#### Extract provided
Symmetric Matrices
A symmetric matrix is a square matrix \(A\) such that
\[A^T= A\]
For example, in the context of least-squares solutions, \(\hat{\beta}\) satisfies \(X^TX\beta = X^TY\).
In this expression, \(X^TX\) is always symmetric. To confirm, let \(X\) be an \(m \times n\) matrix. Then
\[(X^TX)^T = X^T(X^T)^T = X^TX.\]
An \(n \times n\) matrix \(A\) is said to be orthogonally diagonalizable if there exists
an orthogonal matrix \(P\) and a diagonal matrix \(D\) such that:
\[
A = PDP^T = PDP^{-1}
\]
For this diagonalization, \(A\) must \(n\) linearly independent and orthonormal eigenvectors.
Importantly, in such cases, \(A\) is symmetric because
\[
\begin{align*}
A^T = (PDP^T)^T &= (P^T)^T D^T P^T \\\\
&= PDP^T \\\\
&= A.
\end{align*}
\]
The converse is also always true. If \(A\) is symmetric, it is guaranteed to be orthogonally diagonalizable.
Theorem 1:
An \(n \times n\) matrix \(A\) is orthogonally diagonalizable if and only if \(A\) is
a symmetric matrix.

#### Task to complete
Answer these questions from the page on symmetric matrices:
(a) What equation defines a symmetric matrix A?
(b) In the least-squares expression, which matrix product is always symmetric?
(c) According to Theorem 1, when is an n × n matrix A orthogonally diagonalizable?
Answer only from the page on symmetric matrices.

(Recorded data)
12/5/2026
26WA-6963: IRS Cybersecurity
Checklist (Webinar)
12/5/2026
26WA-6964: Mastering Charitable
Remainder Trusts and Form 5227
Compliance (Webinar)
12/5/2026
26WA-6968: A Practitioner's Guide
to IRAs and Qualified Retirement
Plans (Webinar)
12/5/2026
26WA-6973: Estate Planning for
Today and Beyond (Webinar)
* * *
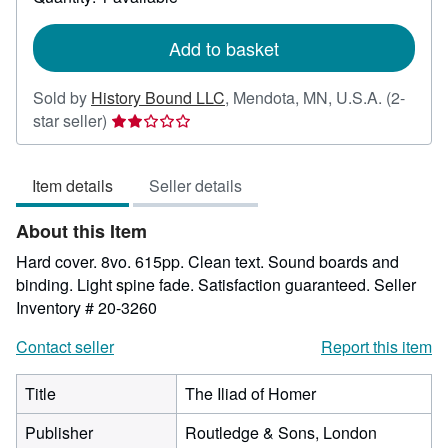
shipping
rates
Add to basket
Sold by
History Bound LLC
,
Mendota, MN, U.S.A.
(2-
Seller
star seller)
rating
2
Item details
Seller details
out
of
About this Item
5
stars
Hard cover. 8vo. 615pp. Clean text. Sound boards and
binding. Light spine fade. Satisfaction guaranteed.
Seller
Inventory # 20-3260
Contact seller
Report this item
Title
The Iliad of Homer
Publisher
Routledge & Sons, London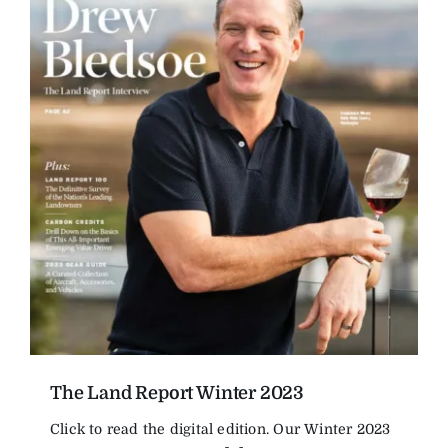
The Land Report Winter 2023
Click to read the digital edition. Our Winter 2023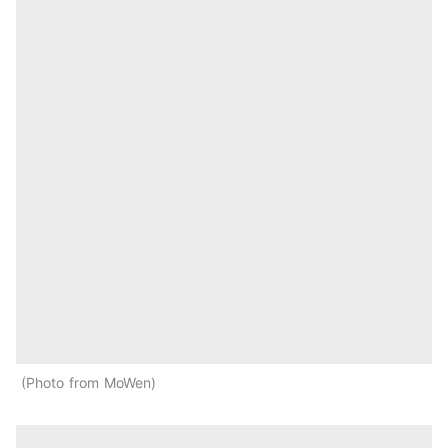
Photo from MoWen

#### Result below
(a) A^T = A
(b) X^T X
(c) If and only if A is a symmetric matrix.